• _Page extract_:

Is anyone else getting "503 Service Unavailable (Failed to connect to endpoint: [xxxxxxxxxxxxx] _serverNamespace = / action = Allow _port = 8309)" errors on their ESXi hosts after upgrading to vSphere 7.0 U3 or U3a?
I've got multiple ESXi hosts all having the same problem, and even my newly built vSAN witness appliance is having the same problem after upgrading to 7.0 U3/U3a (It was deployed as 7.0 U2).
The hosts appear as disconnected in vCenter and the web client on each host displays the error above during the time the servers have this issue.
There appears to be no impact to VM networks or other functionality during this time.
Every 12-48 hours all of my hosts experience this problem, and the only way to fix them is to reboot the hosts and they will work normally for xx period of time before going back to this state.
There are not other changes to my environment for the last few months besides going to U3/U3a, so I'm suspecting this is causing the issue.
Anyone else in the same situation?
Over the community I saw people having some bugs after upgrading to 7.0 U3 which could be your case or not. However most of them were solved updating to U3a.
Correct, my hardware is Cisco B200M4 and C220M5, and all components are on the HCL 🙂
vCenter is on 7.0 U3a, the C220M5 and vSan witness appliance is also on 7.0 U3a.
The B200M4 servers are still on 7.0 U3.
Next time one crashes I'll gather those logs and have a look.
I've read where NTP is an issue, it could be time drift causing you issues. I'm a little leery of upgrading my UCS Blades to U3 at the moment. I ugraded vcenter , but not my ESXi hosts, they are still U2.
I tried many solutions people have posted here and it seems a combination of them worked for me.
I restarted mgmt agents, ran "services.sh restart" a few times, checked the date on the box.
I changed the hostname of the machine (simply added a -). Restarted mgmt, that alone didnt seem to do anything. After that I re-ran "services.sh restart" again and the machine instantly was back talking in vCenter. So for me it was a combo of hostname change (i changed it back btw) and then running services.sh restart again.
Talking about NTP, may help to have a look to this: The hostd service in ESXi 7.0U3 crashes due to memory corruption (86283) (vmware.com)

• _Supplied records_:
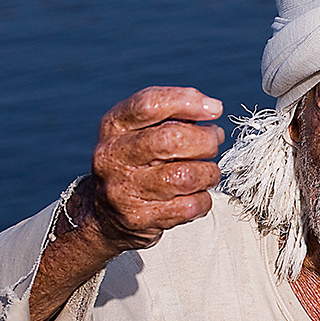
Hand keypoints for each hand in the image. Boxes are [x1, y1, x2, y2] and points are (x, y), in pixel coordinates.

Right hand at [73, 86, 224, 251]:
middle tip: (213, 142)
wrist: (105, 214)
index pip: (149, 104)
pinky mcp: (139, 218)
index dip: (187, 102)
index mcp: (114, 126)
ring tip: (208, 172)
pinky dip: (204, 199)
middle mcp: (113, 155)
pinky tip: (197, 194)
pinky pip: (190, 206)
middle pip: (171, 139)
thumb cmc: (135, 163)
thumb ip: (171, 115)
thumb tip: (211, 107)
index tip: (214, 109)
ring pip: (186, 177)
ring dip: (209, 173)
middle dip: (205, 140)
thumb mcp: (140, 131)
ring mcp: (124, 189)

--

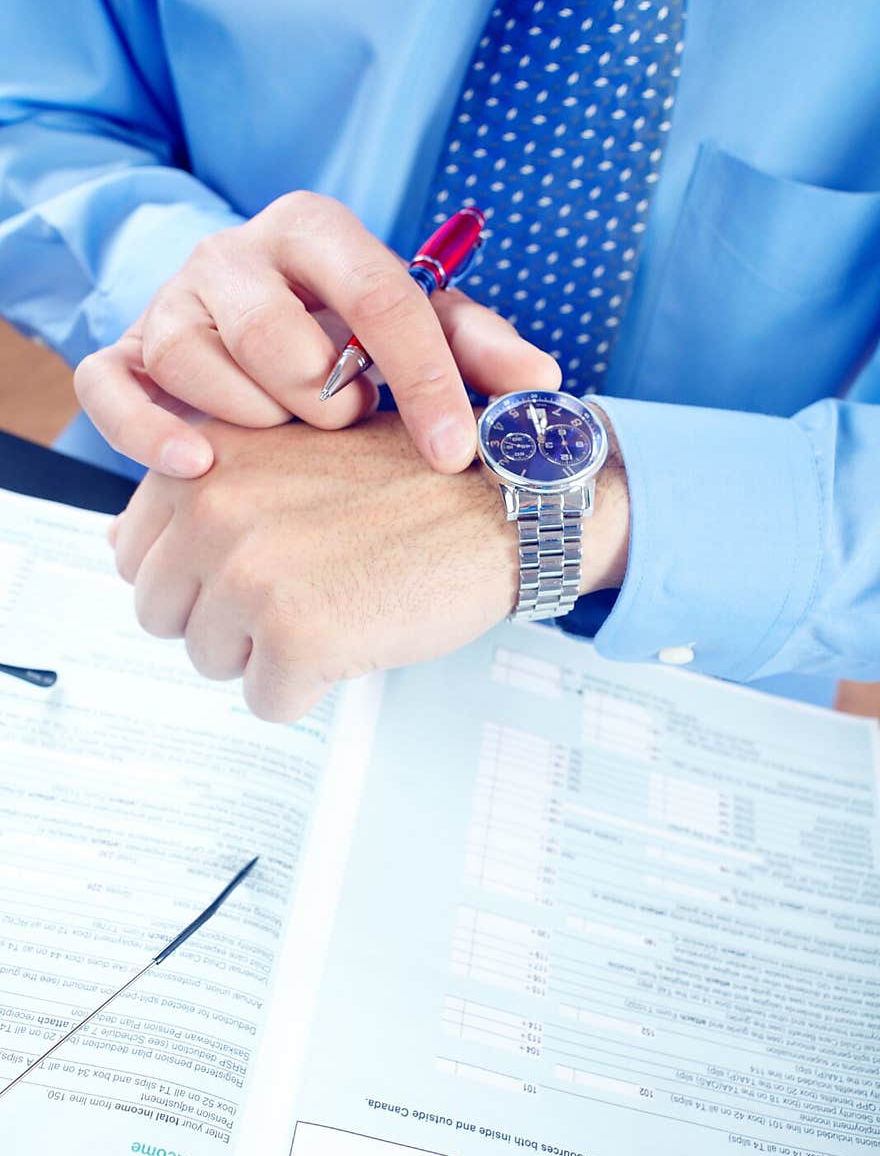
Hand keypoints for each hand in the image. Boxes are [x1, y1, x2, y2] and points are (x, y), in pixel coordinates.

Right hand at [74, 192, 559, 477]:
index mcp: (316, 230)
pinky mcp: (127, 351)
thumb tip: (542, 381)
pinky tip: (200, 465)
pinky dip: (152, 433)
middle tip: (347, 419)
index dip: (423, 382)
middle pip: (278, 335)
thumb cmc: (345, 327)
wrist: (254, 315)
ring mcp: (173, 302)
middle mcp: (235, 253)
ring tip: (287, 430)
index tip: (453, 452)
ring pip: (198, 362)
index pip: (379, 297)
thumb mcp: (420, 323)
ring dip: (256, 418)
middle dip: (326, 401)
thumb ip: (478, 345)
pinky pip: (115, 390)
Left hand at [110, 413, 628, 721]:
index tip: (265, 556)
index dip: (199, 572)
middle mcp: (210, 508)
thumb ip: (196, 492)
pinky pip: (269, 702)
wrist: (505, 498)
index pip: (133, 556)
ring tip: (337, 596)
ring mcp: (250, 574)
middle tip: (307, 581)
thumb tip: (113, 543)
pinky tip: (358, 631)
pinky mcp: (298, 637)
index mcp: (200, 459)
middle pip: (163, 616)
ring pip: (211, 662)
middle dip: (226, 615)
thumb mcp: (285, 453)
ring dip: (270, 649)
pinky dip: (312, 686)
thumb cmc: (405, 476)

• _Study questions_:
1) Answer these from the ESXi thread:
(a) How often do the original poster's hosts run into the problem?
(b) Which vSphere version are the B200M4 servers still on?
(c) Which command, run again after the hostname change, brought the machine back to talking in vCenter?
2) Please copy everything in the ESXi thread from "Next time one" down to "worked for me.", word for word.

• _Task-by-task answers_:
1)
(a) Every 12-48 hours.
(b) 7.0 U3.
(c) "services.sh restart".

2)
Next time one crashes I'll gather those logs and have a look.
I've read where NTP is an issue, it could be time drift causing you issues. I'm a little leery of upgrading my UCS Blades to U3 at the moment. I ugraded vcenter , but not my ESXi hosts, they are still U2.
I tried many solutions people have posted here and it seems a combination of them worked for me.